> _Data for processing_
((
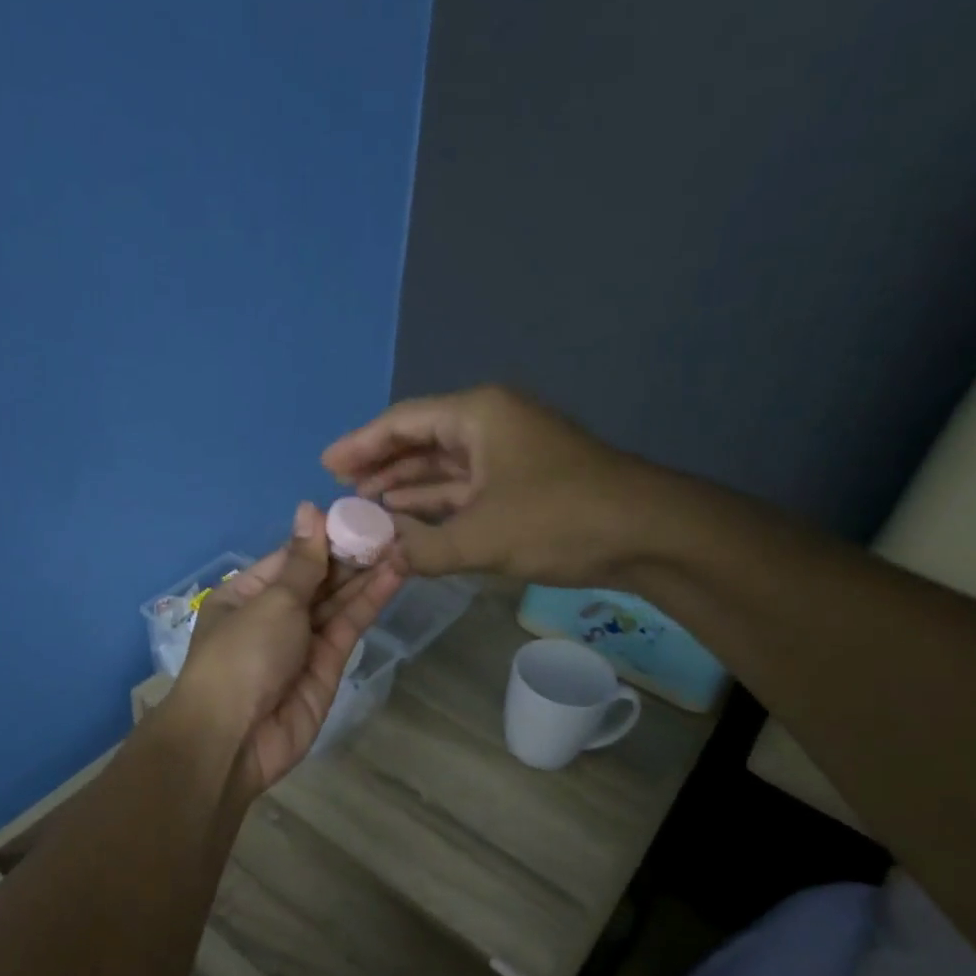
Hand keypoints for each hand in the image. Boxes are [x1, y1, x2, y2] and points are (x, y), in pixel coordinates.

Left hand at [178, 503, 401, 795]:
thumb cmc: (242, 655)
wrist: (234, 738)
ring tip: (403, 545)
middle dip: (351, 555)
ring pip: (337, 602)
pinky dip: (369, 602)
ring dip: (366, 575)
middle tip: (392, 528)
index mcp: (245, 594)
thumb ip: (303, 561)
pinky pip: (348, 627)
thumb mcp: (272, 601)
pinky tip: (394, 575)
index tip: (359, 514)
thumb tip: (309, 509)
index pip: (290, 557)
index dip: (323, 537)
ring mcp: (301, 642)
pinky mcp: (327, 667)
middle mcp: (272, 615)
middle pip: (317, 579)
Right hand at [322, 384, 664, 585]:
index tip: (326, 466)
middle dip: (380, 466)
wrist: (648, 533)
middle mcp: (489, 424)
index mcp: (477, 415)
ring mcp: (508, 452)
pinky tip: (408, 521)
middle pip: (420, 440)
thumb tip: (381, 560)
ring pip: (442, 466)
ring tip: (365, 509)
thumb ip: (422, 550)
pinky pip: (464, 487)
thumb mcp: (481, 537)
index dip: (360, 445)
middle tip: (340, 491)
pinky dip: (436, 503)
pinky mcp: (521, 481)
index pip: (403, 423)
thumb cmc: (559, 519)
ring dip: (406, 488)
))
> _Work item_
Copy the listing verbatim, omitting images.

> _Written response_
Hand keypoints for each hand in the image. Boxes are [x1, y1, x2, y2] and points are (x, y), in pixel coordinates.

Left hand at [178, 503, 401, 795]:
thumb cmc: (242, 655)
wrist: (234, 738)
ring tip: (403, 545)
middle dip: (351, 555)
ring pip: (337, 602)
pinky dip: (369, 602)
ring dip: (366, 575)
middle tip: (392, 528)
index mcp: (245, 594)
thumb ip: (303, 561)
pinky pip: (348, 627)
thumb mcp: (272, 601)
pinky tip: (394, 575)
index tip: (359, 514)
thumb tip: (309, 509)
index pip: (290, 557)
index dip: (323, 537)
ring mcp: (301, 642)
pinky mcp: (327, 667)
middle mcp: (272, 615)
middle pip: (317, 579)
Right hand at [322, 384, 664, 585]:
index tip: (326, 466)
middle dip: (380, 466)
wrist: (648, 533)
middle mcp: (489, 424)
index mcp: (477, 415)
ring mcp: (508, 452)
pinky tip: (408, 521)
middle pip: (420, 440)
thumb tip: (381, 560)
ring pip: (442, 466)
ring tip: (365, 509)
thumb ip: (422, 550)
pinky pip: (464, 487)
thumb mcp: (481, 537)
index dip: (360, 445)
middle tip: (340, 491)
pinky dip: (436, 503)
pinky mcp: (521, 481)
index pip: (403, 423)
thumb cmc: (559, 519)
ring dip: (406, 488)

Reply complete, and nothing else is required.